‘Turbulence / Emergence / Enchantment: A Compendium of Climate Literacies’ took place at Cove Park between 4-7 November 2021. It brought together artists, writers, performers, academics, and activists from a wide range of backgrounds to discuss climate literacy. A digital archive of this symposium is available on Cove Park’s website.
In addition to attending this event, representatives from all the organisations involved in NAARCA had the opportunity to meet in person for the first time.
ABOUT THE SYMPOSIUM
In the Western tradition, language has been viewed as our most powerful tool for ordering and mastering the world around us. And yet more and more we are having to acknowledge our struggle in communicating the current environmental crisis and its unequally distributed effects.

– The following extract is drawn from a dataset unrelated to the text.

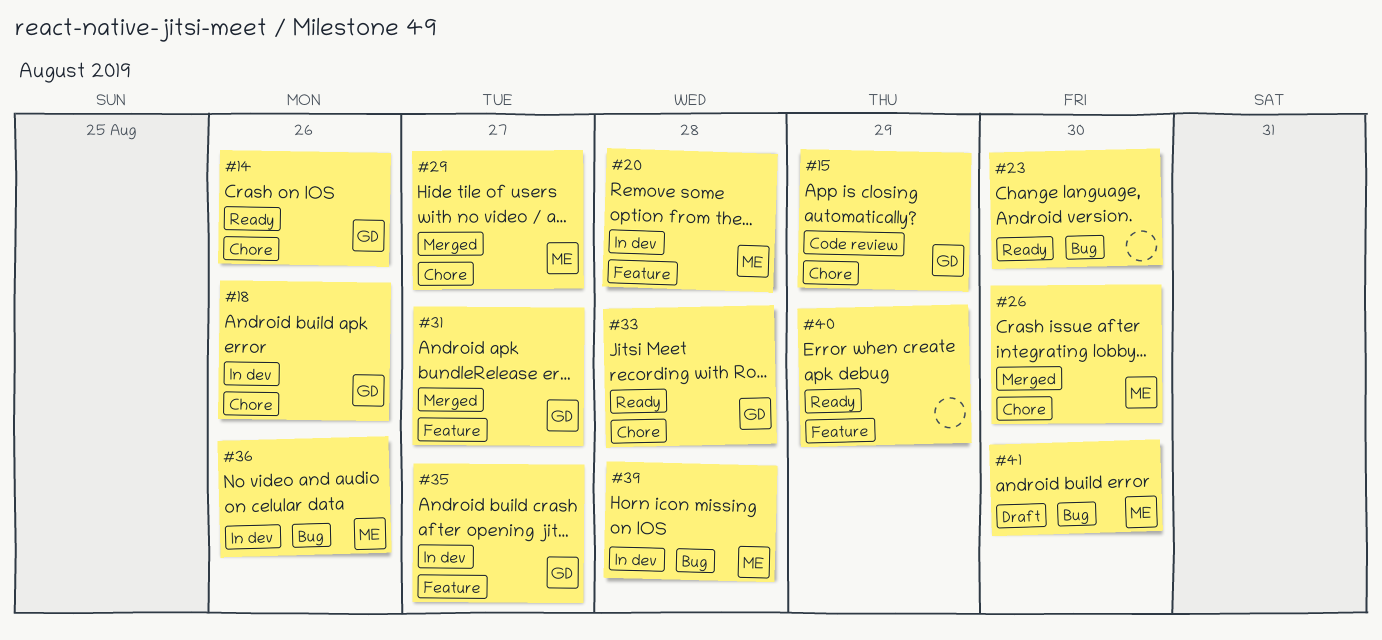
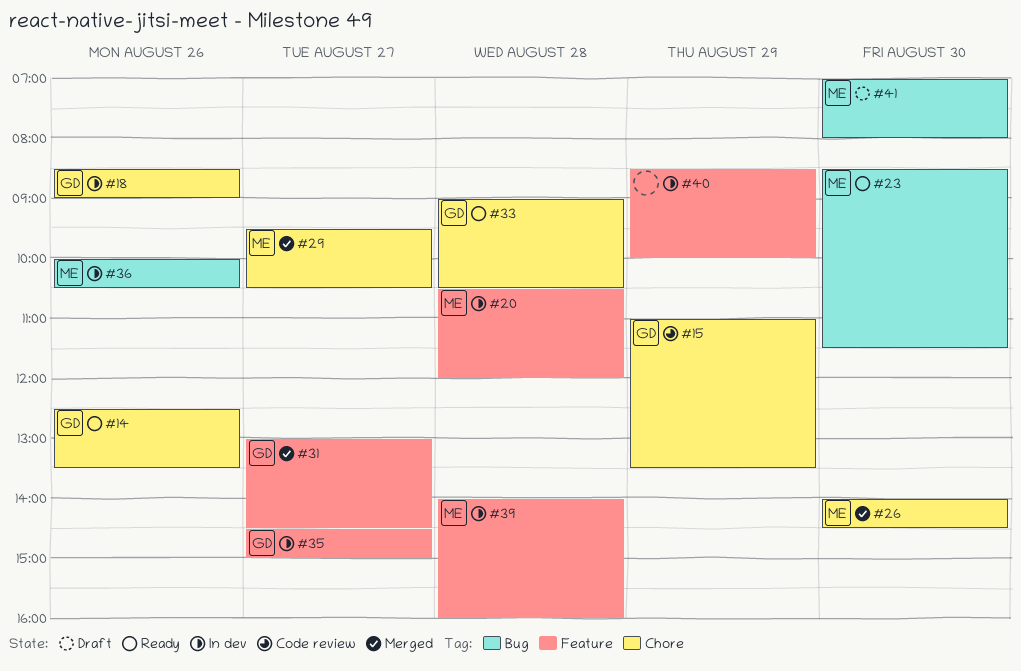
#23, owner: none -> ME
#39, label: Bug -> Feature
#40, status: Ready -> In dev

How do language and action relate to each other in climate science, narrative and activism? How can we rethink our responses to classical and premodern legacies of environmental thinking to create new understandings for the present? How can we open ourselves to new kinds of environmental literacies that give space to the agency of the other-than-human and more-than-human worlds? How do we ensure that languages have an impact on global discourse, in a context where the privilege of climate speech is still dominated by the elite discourses of the Global North?
This experimental intensive/symposium aims to answer those questions by gathering together contributors from a wide range of different backgrounds, criss-crossing its way through a series of lectures, performances and film screenings that together ask the question: How can we progress towards mutual literacy between the arts, the humanities, the hard sciences, and civic responsibility?
Turbulence, Emergence, and Enchantment, with their unsettling mix of positive and negative connotations, act as guiding metaphors for the week. Turbulent are climate, geo-politics, and living beings. Emergent is metamorphosis. Enchantment is possibility of participating in the creation of just and environmentally thriving futures.
This symposium was organised in partnership with the Centre for Ancient Environmental Studies and Professor Jason König at the University of St Andrews, London-based curator Lucia Pietroiusti, TBA21-Academy and Markus Reymann, and the School of Classics and the College of Arts and Humanities (Environmental Humanities Research Strand) of University College Dublin and Dr. Giacomo Savani. The symposium was made possible by funding from Arts & Business Scotland: Culture & Business Fund.